Intervening to change the Telegraph’s editorial line would be uncharacteristic. A former editor informed that neither Rothermere nor his father meddled in content.
“That is the main reason why I turned down very enticing offers to edit the Times and the Telegraph,” he said. “Frankly, I simply didn’t believe that other proprietors would give me that freedom. It’s difficult to overstate how valuable that freedom is to an editor.”
He added, “Fleet Street is littered with the corpses of sacked editors who, amid crashing circulations, tried to please their proprietors rather than their readers. The Rothermeres have always understood that.

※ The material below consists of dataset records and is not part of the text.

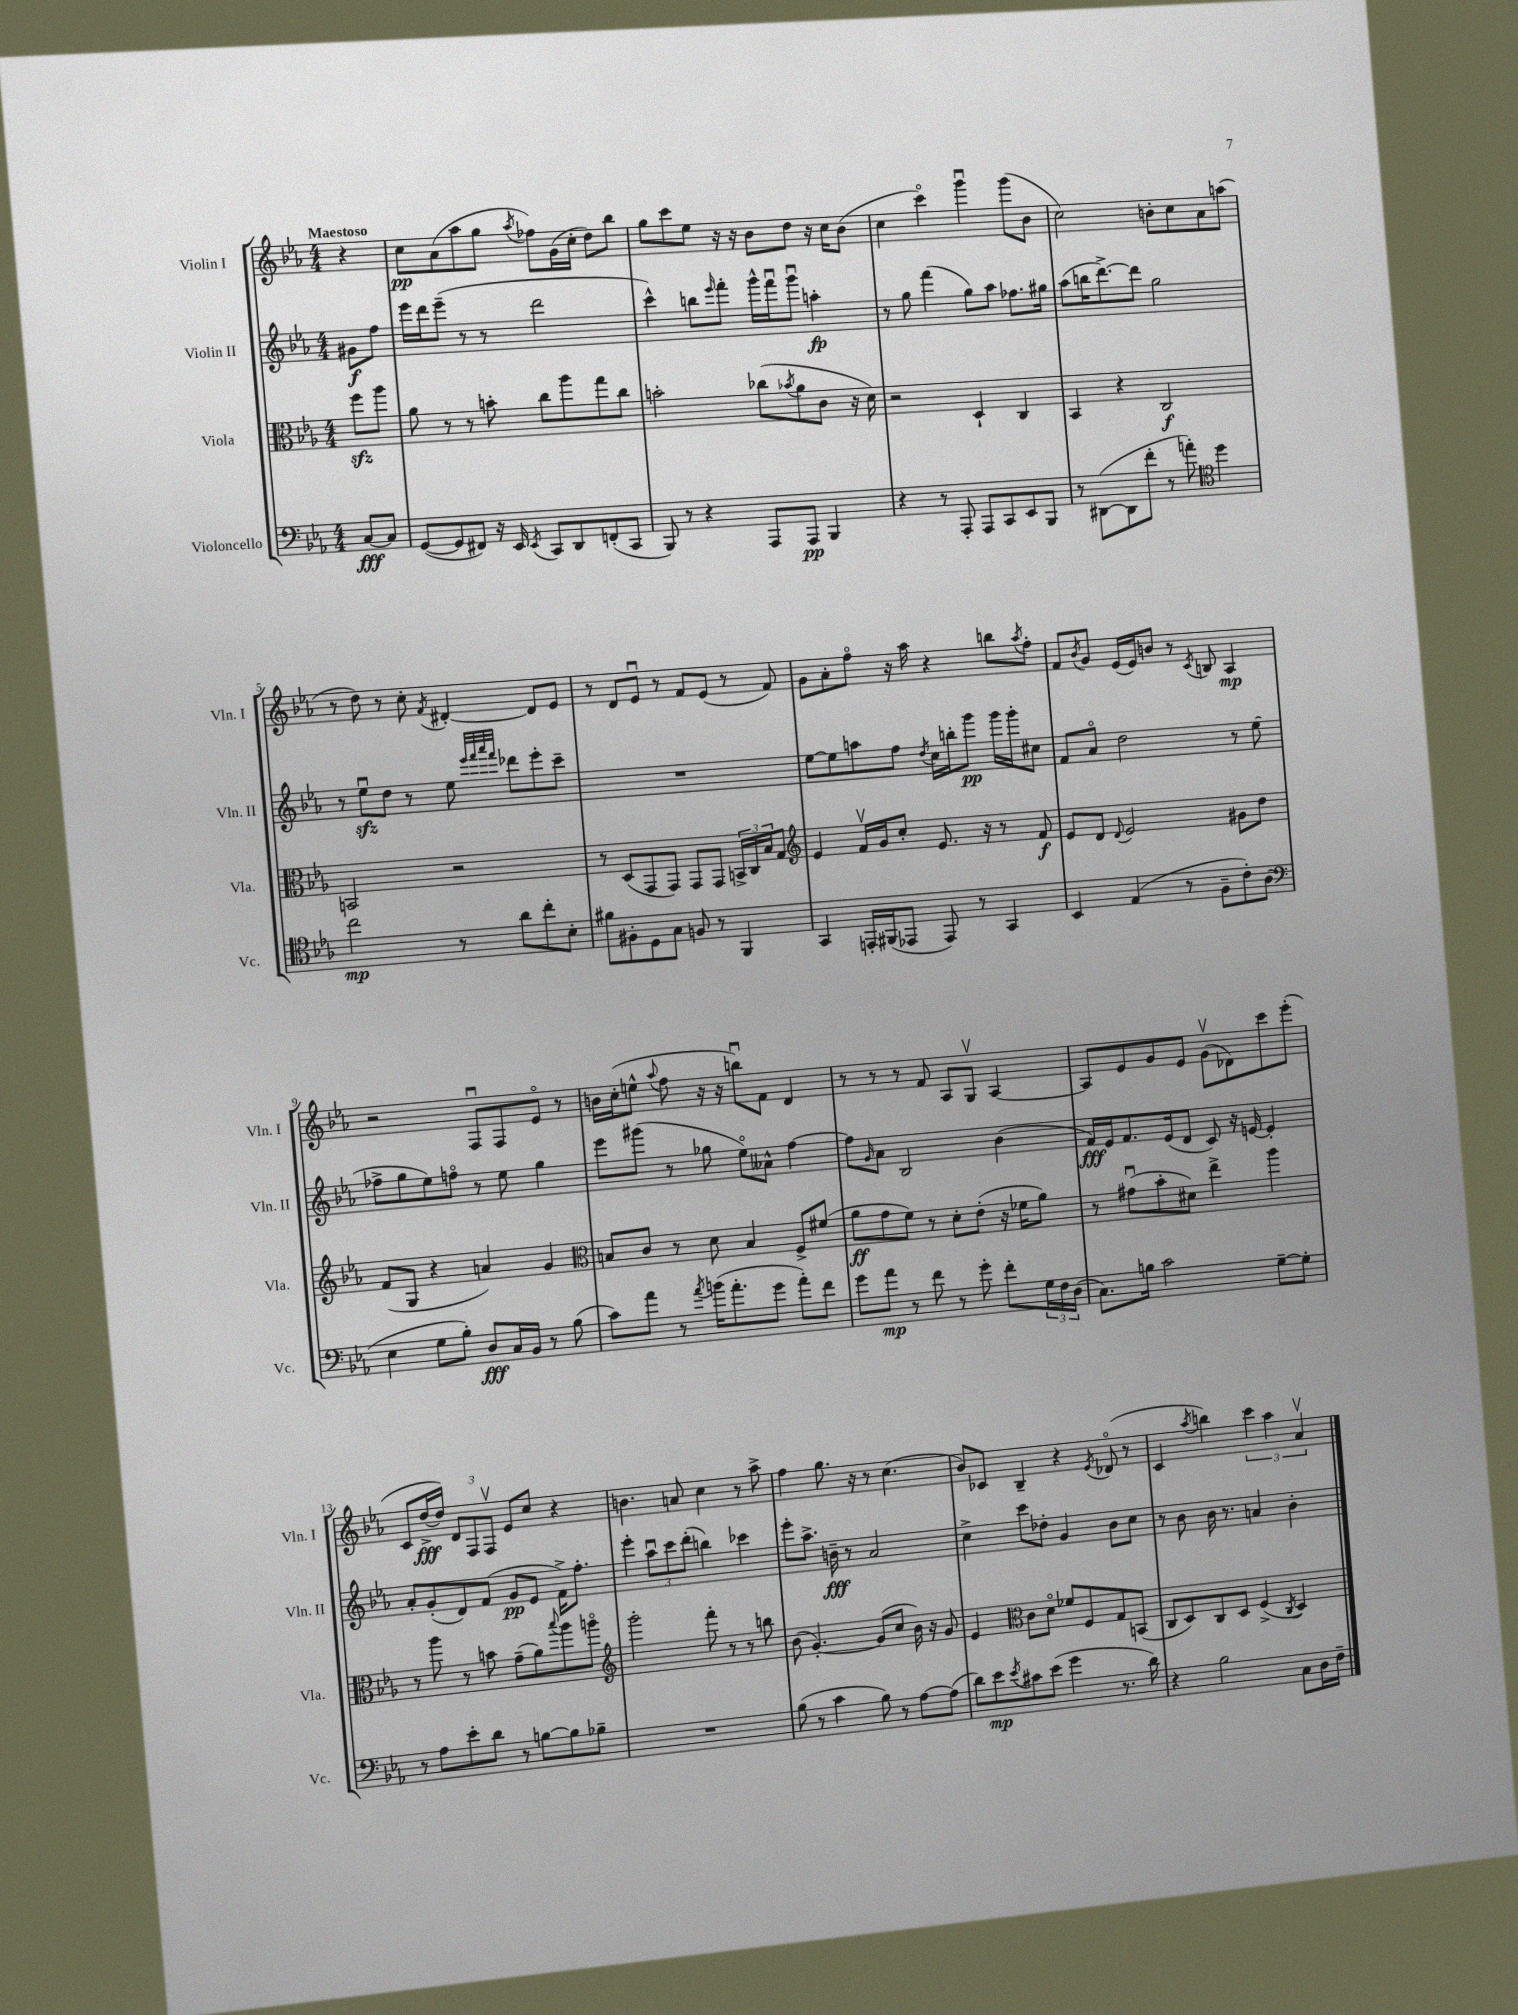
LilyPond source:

<<
\new StaffGroup <<
\new Staff = "s0" \with { instrumentName = "Violin I" shortInstrumentName = "Vln. I" } {
    \clef treble \key ees \major \numericTimeSignature \time 4/4 \partial 4 \tempo "Maestoso"
    r4 |
    c''8\pp aes'8( aes''8 g''8 \acciaccatura { aes''8 } fes''8) g'16( c''16-. d''8) bes''8 |
    g''8 c'''8 ees''8 r16 r16 bes'8 d''8 r16 c''16 bes'8( |
    c''4 c'''4\flageolet) g'''4\downbow g'''8( bes'8 |
    c''2) b'8-. c''8 aes'8 a''8( |
    r8 d''8) r8 c''8-. \acciaccatura { f'8 } dis'4~-. dis'8 ees'8 |
    r8 d'8 ees'8\downbow r8 f'8 ees'8( r8 f'8) |
    g'8 aes'8-. f''8\flageolet r16 aes''16 r4 b''8 \acciaccatura { aes''8 } f''8-. |
    f'8 \acciaccatura { bes'8 } g'8 ees'16( ees'16) b'8 r8 \acciaccatura { c'8 } b8 aes4\mp |
    r2 f8\downbow f8 ees'8\flageolet r8 |
    b'16 c''16-.( e''8-^ \appoggiatura { aes''8 } f''8 r16 r16 b''8\downbow) f'8 d'4 |
    r8 r8 r8 f'8 aes8 g8\upbow aes4~ |
    aes8 ees'8 g'8 ees'8 g'8\upbow( des'8) c'''8 ees'''8-.( |
    c'8 d''16~->\fff d''16) \tuplet 3/2 { d'8 f8 f8\upbow } ees'8 c''8 r4 |
    b'4. a'8 c''4 r8 aes''8-> |
    f''4 g''8. r16 r8 c''4.( |
    bes'8) ces'8 bes4-- r4 \acciaccatura { ees'8 } des'8\flageolet( r8 |
    c'4 \acciaccatura { aes''8 } b''4) \tuplet 3/2 { c'''4 aes''4 aes'4\upbow } \bar "|." |
}
\new Staff = "s1" \with { instrumentName = "Violin II" shortInstrumentName = "Vln. II" } {
    \clef treble \key ees \major \numericTimeSignature \time 4/4 \partial 4
    gis'8\f f''8 |
    ees'''16 d'''16 ees'''8--( r8 r8 d'''2 |
    c'''4-^) b''8 \grace { ees'''16 } f'''8-. g'''16-^ f'''16\downbow g'''8\downbow a''4-.\fp |
    r8 g''8 f'''4( g''8) aes''8 fes''8. gis''16 |
    aes''8( b''16 d'''8.~->) d'''8 g''2 |
    r8 ees''8\downbow\sfz d''8 r8 ees''8 \grace { ees'''32 f'''32 aes'''32 f'''32 } des'''8 ees'''8-. c'''8-- |
    R1 |
    ees''8~ ees''8 a''8 f''8 \acciaccatura { d''8 } c''16 b''16-. g'''8\pp g'''16 g'''16-. cis''8 |
    f'8 aes'8\flageolet d''2 r8 ees''8( |
    fes''8-> g''8 ees''8) f''8\flageolet r8 ees''8 g''4 |
    ees'''8 gis'''8( r8 ges''8 ees''8\flageolet) aeses'8-^ f''4~ |
    f''8 \grace { g'16 } aes'8 bes2 bes'4( |
    f'16\fff) ees'16 f'8. ees'16( d'8 c'8) r16 e'16~ e'4-. |
    aes'8-. g'8-.( d'8) f'8( g'8\pp ees'8 f'16->) f''8.-. |
    ees'''4-. \tuplet 3/2 { aes''8\downbow c'''8 d'''8-.( } b''4) ces'''4 |
    ees'''8-. aes''8.-> b'16--\fff r8 aes'2 |
    c''4-> c'''8 des''8-. g'4 bes'8 c''8 |
    r8 bes'8 bes'16 r8. a'4 bes'4-. \bar "|." |
}
\new Staff = "s2" \with { instrumentName = "Viola" shortInstrumentName = "Vla." } {
    \clef alto \key ees \major \numericTimeSignature \time 4/4 \partial 4
    f''8\sfz aes''8 |
    aes'8 r8 r8 b'8-. c''8 aes''8 g''8 c''8 |
    b'2-. ces''8( \acciaccatura { bes'8 } aes'8 c'8 r16 d'16) |
    r2 d4-! c4 |
    bes,4 r4 c2\f |
    b,2 r2 |
    r8 d8( g,8 g,8) g,8 g,8 \tuplet 3/2 { b,16-> c16 bes16 } g8 |
    \clef treble ees'4 f'16\upbow g'16 c''8-. ees'8. r16 r8 f'8\f |
    ees'8 d'8 \appoggiatura { d'8 } ees'2 gis'8 d''8 |
    f'8( g8 r4 a'4) g'4 |
    \clef alto b8 c'8 r8 d'8 b4 f8-> fis'8( |
    aes'8\ff g'8 f'8) r8 d'8-. ees'8-.( r16 fes'16 aes'8) |
    r8 gis'8\downbow( bes'8-. dis'8) ees''4-> aes''4 |
    r8 aes''8 r8 b'8 g'8--( aes'8) \appoggiatura { bes''8 } aes''8 a''8\flageolet |
    \clef treble g'''2-. f'''8-. r8 r8 b''8 |
    bes'8( g'4.~-.) g'8( c''8 bes'16) r16 g'8 |
    ees'4 \clef alto c'8 d'8\flageolet fes'8 f8 g8 b,8( |
    c8 d8) c8 d8 f4->( \acciaccatura { c8 } d4) \bar "|." |
}
\new Staff = "s3" \with { instrumentName = "Violoncello" shortInstrumentName = "Vc." } {
    \clef bass \key ees \major \numericTimeSignature \time 4/4 \partial 4
    c8~\fff c8 |
    g,8~( g,8 fis,8) r16 ees,16 \acciaccatura { ees,8 } c,8 d,8 f,8-.( c,8 |
    bes,,8) r8 r4 aes,,8 aes,,8\pp bes,,4 |
    r4 r8 aes,,8-. aes,,8 c,8 ees,8 bes,,8 |
    r8 dis,8~( dis,8 f'8-. r8 a'8-.) \clef tenor d''4 |
    c''2\mp r8 aes'8 c''8-. bes8-. |
    fis'8 fis8-. d8 g8 f8 r8 f,4 |
    g,4 e,16-. fis,16( ees,8 ees,8) r8 g,4 |
    bes,4 ees4( r8 f8-- c'8-.) aes8( |
    \clef bass ees4 g8 bes8-.) d8\fff c16 bes,16 r8 bes8( |
    c'8) aes'8 r8 \acciaccatura { aes'8 } b'16( aes'8.-. g'8 aes'8-.) f'8 |
    g'8 aes'8\mp r8 f'8 r8 g'8-. f'8-. \tuplet 3/2 { g16 f16 d16( } |
    c8.) b16 c'2 g8~-- g8-. |
    r8 aes8 ees'8-. d'8 r8 b8~ b8 bes8-- |
    R1 |
    bes8( r8 c'4 bes8) r8 aes8~ aes8( |
    d'8) ees'8\mp \acciaccatura { ees'8 } cis'8 ees'8( g'4 r8. d'16) |
    r4 bes2 c8 d16 f16-- \bar "|." |
}
>>
>>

It’s a sacred principle for them that editors are given total editorial autonomy, with the brutally clear understanding that they are dismissed if they produce poor papers.”

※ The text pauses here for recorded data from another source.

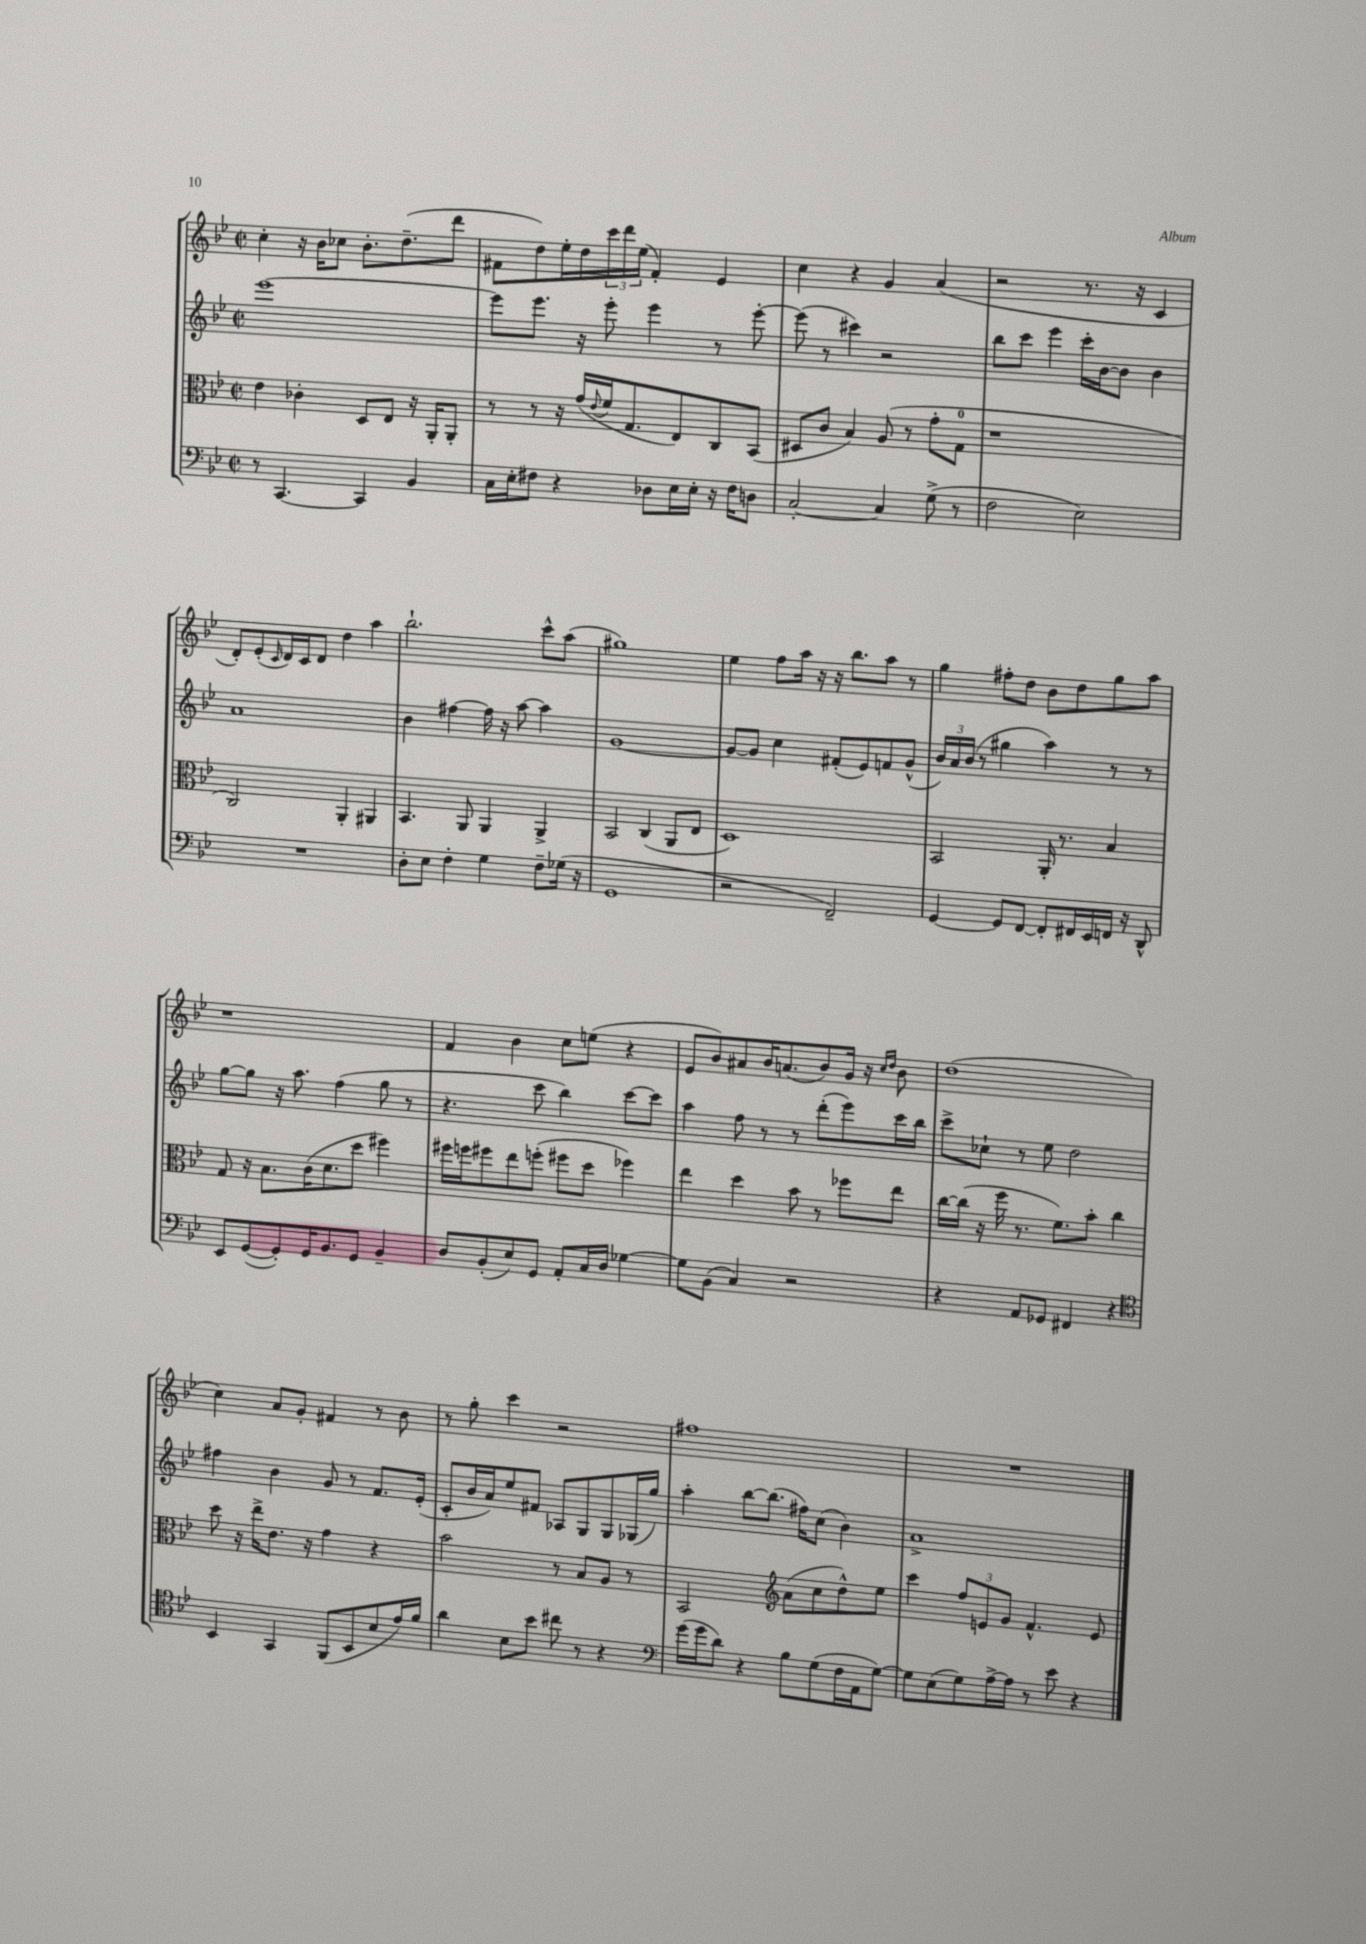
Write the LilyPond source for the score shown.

<<
\new StaffGroup <<
\new Staff = "s0" {
    \clef treble \key bes \major \defaultTimeSignature \time 2/2
    c''4-. r16 bes'16 ces''8 bes'8.-. d''8.--( d'''8 |
    fis'8 d''8) ees''16-. d''16 \tuplet 3/2 { c'''16 d'''16 ees''16( } fis'4-.) ees'4 |
    c''4 r4 g'4 a'4( |
    r2 r8. r16 c'4 |
    d'8-.) ees'8-.( \grace { c'16 } d'16) c'16 d'8 d''4 a''4 |
    bes''2.-! c'''8-^ a''8( |
    gis''1) |
    ees''4 f''8 a''16 r16 r16 bes''8. a''8 r8 |
    g''4 fis''8-. d''8 bes'8 d''8 g''8 a''8 |
    r1 |
    f'4 bes'4 c''8 e''8( r4 |
    ees'8 bes'8) ais'8 bes'16 a'8.( bes'8) g'16 r16 \grace { c''16 d''16 } bes'8 |
    d''1( |
    c''4) a'8 g'8-. fis'4 r8 bes'8 |
    r8 g''8-. c'''4 r2 |
    fis''1 |
    R1 \bar "|." |
}
\new Staff = "s1" {
    \clef treble \key bes \major \defaultTimeSignature \time 2/2
    ees'''1~ |
    ees'''8 ees'''8. r16 ees'''8-. ees'''4 r8 ees'''8~-. |
    ees'''8( r8 cis'''4) r2 |
    bes''8 c'''8 ees'''4 c'''16-. bes'16~ bes'8 bes'4 |
    a'1 |
    bes'4 fis''4~ fis''16 r16 a''8~ a''4 |
    g'1~ |
    g'8~ g'8 c''4 fis'8-.( ees'8) f'8 g'8-^( |
    \tuplet 3/2 { bes'16) a'16 bes'16( } r8 gis''4 a''4) r8 r8 |
    g''8~ g''8 r16 a''8. f''4( g''8 r8 |
    r4. c'''8 bes''4) c'''8~ c'''8 |
    a''4 f''8 r8 r8 d'''8-.( ees'''8) c'''16 bes''16 |
    c'''8-> ces''8-! r8 ees''8 d''2 |
    fis''4 bes'4 g'8 r8 f'8. ees'16-.( |
    c'8-. bes'16 a'16) ees''8 fis'8 aes8 g8 g8 ges16( g''16) |
    a''4-. bes''8~ bes''8.( fis''16) c''8( bes'4) |
    a'1-> \bar "|." |
}
\new Staff = "s2" {
    \clef alto \key bes \major \defaultTimeSignature \time 2/2
    ees'4 ces'4-. d8 ees8 r16 a,16-. a,8-. |
    r8 r8 r16 g'16( \appoggiatura { ees'8 } f'16 g8. ees8) c8 bes,8( |
    dis8 c'8 bes4) a8( r8 g'8-. g8-0 |
    r1 |
    c2) a,4-. ais,4 |
    bes,4. a,8 a,4 a,4-> |
    bes,2 c4( a,8 ees8 |
    d1) |
    bes,2 a,16-. r8. bes4 |
    g8 r16 bes8. c'16( d'8. d''8 fis''4) |
    fis''16 f''16 fis''8 ees''8 f''8-.( fis''8 d''8 fes''4) |
    ees''4 d''4 bes'8 r8 fes''8 ees''8 |
    c''16~ c''16( r16 f''16 r8. f'8.) bes'8-. c''4 |
    d''8 r16 ees''16-> ees'8. r16 g'4 r4 |
    bes'2 r8 bes8 a8 r8 |
    bes,2 \clef treble a'8( c''8 d''8-^) ees''8 |
    c'''4 \tuplet 3/2 { f''8 e'8 g'8 } f'4.-^ e'8 \bar "|." |
}
\new Staff = "s3" {
    \clef bass \key bes \major \defaultTimeSignature \time 2/2
    r8 c,4.~ c,4 bes,4 |
    c16 ees16-. fis8 r4 des8 ees16 ees16-. r16 fis16 d8 |
    c2~-. c4 g8->( r8 |
    f2 ees2) |
    R1 |
    d8-. ees8 f4-. g4 f8-- ges16( r16 |
    g,1 |
    r2 f,2--) |
    g,4~ g,8 f,8~ f,8-. fis,16 ees,16 f,16 r16 d,8-^ |
    ees,8 g,8~( g,8-.) g,16 bes,8. g,8 bes,4-- |
    d8 bes,8-.( ees8) g,8 a,8-. c16 d16 ges4~ |
    ges8 bes,8( c4) r2 |
    r4 a,8 ges,8 fis,4 r4 |
    \clef tenor bes,4 g,4 f,8( bes,8 bes8 ees'16) f'16 |
    a'4 bes8 bes'8 cis''8 r8 r4 |
    \clef bass g'16( g'16 d'8) r4 bes8 g8( f16 a,16 g8~) |
    g8 ees8( g8) a16~-> a16 r8 ees'8 r4 \bar "|." |
}
>>
>>
\layout { \context { \Score \remove "Bar_number_engraver" } }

With British politics appearing to shift to the right, there are predictable apprehensions about combining the Mail and Telegraph at a juncture when both have been increasing coverage of a right-wing political movement.
Several progressive figures contend the Mail’s abrasive style has become more pronounced in recent years, pointing to its championing of talking points pushed by the political leader on immigration and the “progressive” agenda. Others argue the Telegraph has experienced an even more radical shift, frequently publishing radical-right opinion pieces that go beyond those of the Mail.
There are numerous questions about how an individual possessing Rothermere’s resources has the funds. The majority of experts believe that a more realistic price tag for the publications is in the region of £350m, but Rothermere is prepared to pay a higher price.
The company lacks a available £500m, the price reportedly demanded by the existing owners as they seek to recoup the debt that gained it control of the assets previously.
Rothermere has promised to maintain the Telegraph and Mail titles editorially separate, viewing them as catering to different audiences – broadsheet and mid-market. Nonetheless, there are apprehensions inside both publications over reductions and the future strategy, given the condition of the newspaper industry.
Once more, the dynasty has demonstrated a readiness to take drastic action when necessary. When Rothermere’s father was attempting to save an ailing Daily Mail in 1971, he combined it with the Daily Sketch, dismissing numerous staff in the process.
A government minister has requested that DMGT and the current owners submit the proposed deal to the government within 21 days, but the outstanding issues will mean the saga rumbles on well into next year.
“A company that owns the Mail and the Telegraph would have the scale to give both papers a better chance of surviving,” said a former editor. “But, even then, such a company would be a pygmy compared to the giant internet platforms and the BBC from whom most people today get their news.”
Vere, thirty-one, Rothermere’s heir, is already being groomed to assume leadership of the dynastic holdings, occupying a senior role in DMGT’s media business. Whether his duties will include oversight of the Telegraph is the subsequent phase in the family's press narrative.